**Assigned task**
Copy each line below as it stands, but skip any picture it contains.
[[ Records, beginning ]]
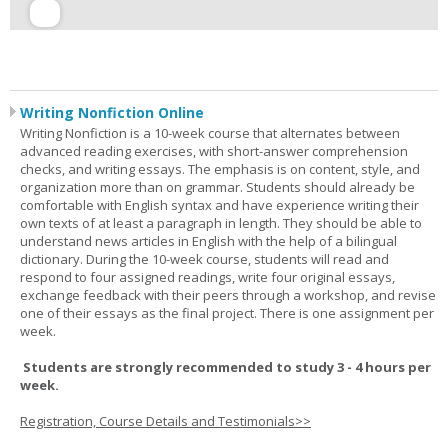
Writing Nonfiction Online
Writing Nonfiction is a 10-week course that alternates between
advanced reading exercises, with short-answer comprehension
checks, and writing essays. The emphasis is on content, style, and
organization more than on grammar. Students should already be
comfortable with English syntax and have experience writing their
own texts of at least a paragraph in length. They should be able to
understand news articles in English with the help of a bilingual
dictionary. During the 10-week course, students will read and
respond to four assigned readings, write four original essays,
exchange feedback with their peers through a workshop, and revise
one of their essays as the final project. There is one assignment per
week.
Students are strongly recommended to study 3 - 4 hours per
week.
Registration, Course Details and Testimonials>>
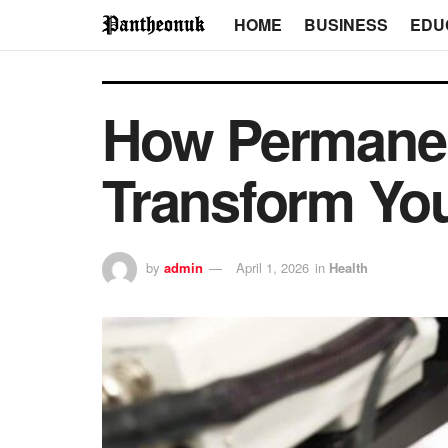
HOME
BUSINESS
EDU
How Permanen
Transform You
by
admin
April 1, 2026
in
Health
[[ Records, end ]]
**Answer to this exercise**
Writing Nonfiction Online
Writing Nonfiction is a 10-week course that alternates between
advanced reading exercises, with short-answer comprehension
checks, and writing essays. The emphasis is on content, style, and
organization more than on grammar. Students should already be
comfortable with English syntax and have experience writing their
own texts of at least a paragraph in length. They should be able to
understand news articles in English with the help of a bilingual
dictionary. During the 10-week course, students will read and
respond to four assigned readings, write four original essays,
exchange feedback with their peers through a workshop, and revise
one of their essays as the final project. There is one assignment per
week.
Students are strongly recommended to study 3 - 4 hours per
week.
Registration, Course Details and Testimonials>>
HOME
BUSINESS
EDU
How Permanen
Transform You
by
admin
April 1, 2026
in
Health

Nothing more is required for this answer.